RECORDED INFORMATION Start Marker

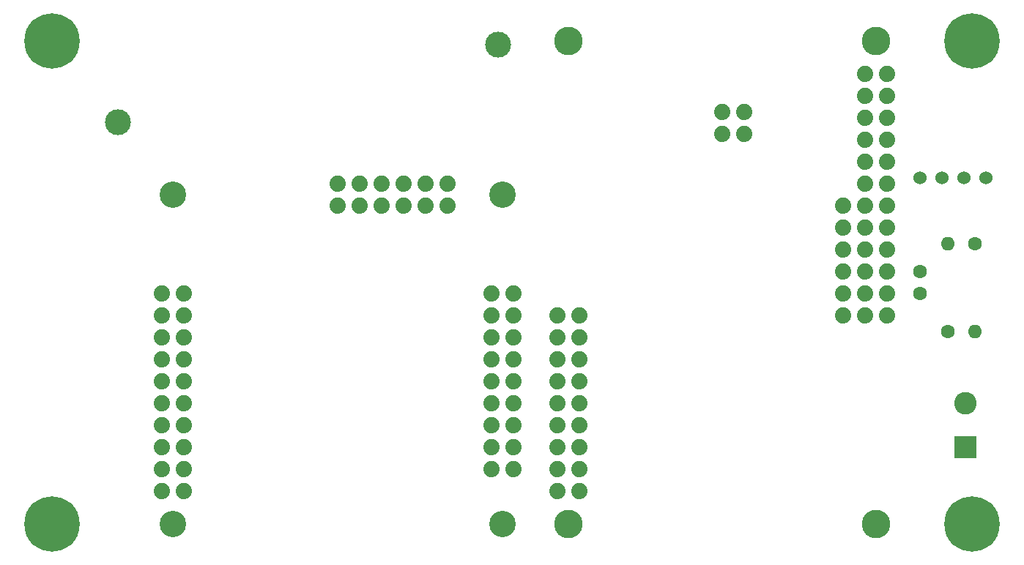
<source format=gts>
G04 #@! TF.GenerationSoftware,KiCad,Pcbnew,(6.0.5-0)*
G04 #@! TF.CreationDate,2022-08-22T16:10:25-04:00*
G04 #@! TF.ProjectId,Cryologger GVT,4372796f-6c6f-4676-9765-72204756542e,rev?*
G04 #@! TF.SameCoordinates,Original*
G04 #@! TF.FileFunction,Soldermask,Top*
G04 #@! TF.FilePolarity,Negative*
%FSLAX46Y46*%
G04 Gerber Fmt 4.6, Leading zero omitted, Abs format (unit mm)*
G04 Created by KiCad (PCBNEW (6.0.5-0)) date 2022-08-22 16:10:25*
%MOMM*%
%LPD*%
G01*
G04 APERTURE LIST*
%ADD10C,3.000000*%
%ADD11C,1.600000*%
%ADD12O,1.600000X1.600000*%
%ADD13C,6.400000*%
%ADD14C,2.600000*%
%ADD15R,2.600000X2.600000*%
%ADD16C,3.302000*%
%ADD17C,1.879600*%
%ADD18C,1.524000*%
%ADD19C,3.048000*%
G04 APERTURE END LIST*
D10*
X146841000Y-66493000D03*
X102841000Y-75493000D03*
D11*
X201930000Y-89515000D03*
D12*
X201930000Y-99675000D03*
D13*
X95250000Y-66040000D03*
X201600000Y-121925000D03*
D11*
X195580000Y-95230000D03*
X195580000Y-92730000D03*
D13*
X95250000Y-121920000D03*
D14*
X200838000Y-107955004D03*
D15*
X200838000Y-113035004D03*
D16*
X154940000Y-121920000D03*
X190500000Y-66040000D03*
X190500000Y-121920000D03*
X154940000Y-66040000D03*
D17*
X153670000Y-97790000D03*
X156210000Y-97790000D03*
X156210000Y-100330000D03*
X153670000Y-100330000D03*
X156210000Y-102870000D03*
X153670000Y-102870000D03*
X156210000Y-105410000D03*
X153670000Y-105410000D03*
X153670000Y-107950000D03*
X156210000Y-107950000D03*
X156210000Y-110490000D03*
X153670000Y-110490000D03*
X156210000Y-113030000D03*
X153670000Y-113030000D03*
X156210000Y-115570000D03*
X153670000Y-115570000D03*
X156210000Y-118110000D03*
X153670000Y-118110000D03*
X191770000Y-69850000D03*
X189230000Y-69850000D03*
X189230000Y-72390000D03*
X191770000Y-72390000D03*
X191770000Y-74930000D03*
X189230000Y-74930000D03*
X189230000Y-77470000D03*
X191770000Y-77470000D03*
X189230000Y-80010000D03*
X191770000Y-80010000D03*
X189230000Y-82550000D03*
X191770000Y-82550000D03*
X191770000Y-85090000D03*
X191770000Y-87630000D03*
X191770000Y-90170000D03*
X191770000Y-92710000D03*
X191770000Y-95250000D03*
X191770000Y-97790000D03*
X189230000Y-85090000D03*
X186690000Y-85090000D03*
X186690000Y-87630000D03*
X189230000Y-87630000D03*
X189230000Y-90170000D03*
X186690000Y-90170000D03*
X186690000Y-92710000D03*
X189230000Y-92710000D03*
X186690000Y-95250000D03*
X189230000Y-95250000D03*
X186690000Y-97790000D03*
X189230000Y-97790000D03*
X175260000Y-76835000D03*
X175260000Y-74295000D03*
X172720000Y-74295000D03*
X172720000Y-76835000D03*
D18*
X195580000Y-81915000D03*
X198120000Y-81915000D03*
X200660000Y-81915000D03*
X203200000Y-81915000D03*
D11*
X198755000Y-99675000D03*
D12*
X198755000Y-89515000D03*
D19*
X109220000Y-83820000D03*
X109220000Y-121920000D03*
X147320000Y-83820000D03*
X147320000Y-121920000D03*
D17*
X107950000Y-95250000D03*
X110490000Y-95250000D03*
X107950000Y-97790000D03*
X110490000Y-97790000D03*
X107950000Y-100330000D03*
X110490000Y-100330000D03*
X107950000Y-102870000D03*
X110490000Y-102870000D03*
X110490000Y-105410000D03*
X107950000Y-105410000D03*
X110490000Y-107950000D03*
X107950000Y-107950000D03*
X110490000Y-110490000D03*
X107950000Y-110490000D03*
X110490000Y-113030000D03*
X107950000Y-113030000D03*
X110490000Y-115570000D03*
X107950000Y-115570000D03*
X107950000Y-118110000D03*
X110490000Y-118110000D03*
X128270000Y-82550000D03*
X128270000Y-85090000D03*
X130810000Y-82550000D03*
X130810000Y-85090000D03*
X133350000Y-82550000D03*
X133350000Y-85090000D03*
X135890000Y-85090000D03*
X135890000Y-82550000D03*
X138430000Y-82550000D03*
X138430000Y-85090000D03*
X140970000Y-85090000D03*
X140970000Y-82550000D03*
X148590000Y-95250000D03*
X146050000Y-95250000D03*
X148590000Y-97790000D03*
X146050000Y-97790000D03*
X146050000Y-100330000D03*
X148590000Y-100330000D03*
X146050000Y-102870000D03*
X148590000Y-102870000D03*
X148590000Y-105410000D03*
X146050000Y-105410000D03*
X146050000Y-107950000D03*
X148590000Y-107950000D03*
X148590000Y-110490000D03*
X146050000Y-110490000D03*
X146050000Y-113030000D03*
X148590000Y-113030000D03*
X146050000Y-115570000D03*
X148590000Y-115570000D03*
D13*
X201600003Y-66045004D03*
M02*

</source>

RECORDED INFORMATION End Marker
RECORDED INFORMATION Start Marker

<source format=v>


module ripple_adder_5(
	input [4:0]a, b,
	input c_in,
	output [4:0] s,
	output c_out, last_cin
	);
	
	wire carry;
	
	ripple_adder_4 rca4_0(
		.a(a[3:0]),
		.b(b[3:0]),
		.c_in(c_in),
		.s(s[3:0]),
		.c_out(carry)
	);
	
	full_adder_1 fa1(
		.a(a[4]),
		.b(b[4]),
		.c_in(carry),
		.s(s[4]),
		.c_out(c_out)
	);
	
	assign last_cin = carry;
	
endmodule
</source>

RECORDED INFORMATION End Marker

◆ EXERCISE BRIEF ◆
Only one stretch of the entries above is wanted: the lines from the one containing "X110490000Y-95250000D03*" through the one containing "X148590000Y-97790000D03*". Please reproduce it exactly.

◆ TASK OUTPUT ◆
X110490000Y-95250000D03*
X107950000Y-97790000D03*
X110490000Y-97790000D03*
X107950000Y-100330000D03*
X110490000Y-100330000D03*
X107950000Y-102870000D03*
X110490000Y-102870000D03*
X110490000Y-105410000D03*
X107950000Y-105410000D03*
X110490000Y-107950000D03*
X107950000Y-107950000D03*
X110490000Y-110490000D03*
X107950000Y-110490000D03*
X110490000Y-113030000D03*
X107950000Y-113030000D03*
X110490000Y-115570000D03*
X107950000Y-115570000D03*
X107950000Y-118110000D03*
X110490000Y-118110000D03*
X128270000Y-82550000D03*
X128270000Y-85090000D03*
X130810000Y-82550000D03*
X130810000Y-85090000D03*
X133350000Y-82550000D03*
X133350000Y-85090000D03*
X135890000Y-85090000D03*
X135890000Y-82550000D03*
X138430000Y-82550000D03*
X138430000Y-85090000D03*
X140970000Y-85090000D03*
X140970000Y-82550000D03*
X148590000Y-95250000D03*
X146050000Y-95250000D03*
X148590000Y-97790000D03*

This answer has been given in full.